PROBLEM DESCRIPTION: The whole listing needs retyping exactly; keep the pictures out of it.

[GIVEN INFORMATION — start]

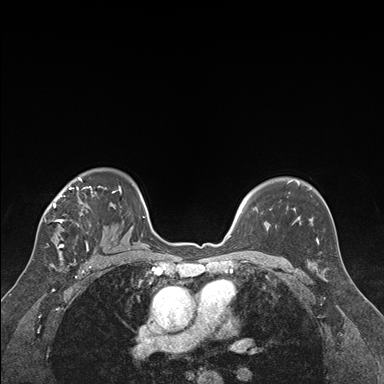
Breast MRI (dynamic contrast-enhanced), one axial slice. Position 121 of 176 along the scan axis. Dynamic contrast-enhanced series, time point 2 of 7 at this slice position (early post-contrast). 1.5 T. TE 1.6 ms, TR 4.2 ms. 1.3 mm slice thickness. 384 × 384 image matrix, field of view 300 × 300 mm. Female patient.
Outlined on this slice (semi-automatically segmented with operator editing):
- enhancing-tissue mask used for the functional tumour volume (all voxels passing the contrast-enhancement thresholds inside the analysis volume; usually the tumour): bounding box (x1, y1, x2, y2) in pixels: (43, 178, 122, 250)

[GIVEN INFORMATION — finish]

TASK RESPONSE:
Breast MRI (dynamic contrast-enhanced), one axial slice. Position 121 of 176 along the scan axis. Dynamic contrast-enhanced series, time point 2 of 7 at this slice position (early post-contrast). 1.5 T. TE 1.6 ms, TR 4.2 ms. 1.3 mm slice thickness. 384 × 384 image matrix, field of view 300 × 300 mm. Female patient.
Outlined on this slice (semi-automatically segmented with operator editing):
- enhancing-tissue mask used for the functional tumour volume (all voxels passing the contrast-enhancement thresholds inside the analysis volume; usually the tumour): bounding box (x1, y1, x2, y2) in pixels: (43, 178, 122, 250)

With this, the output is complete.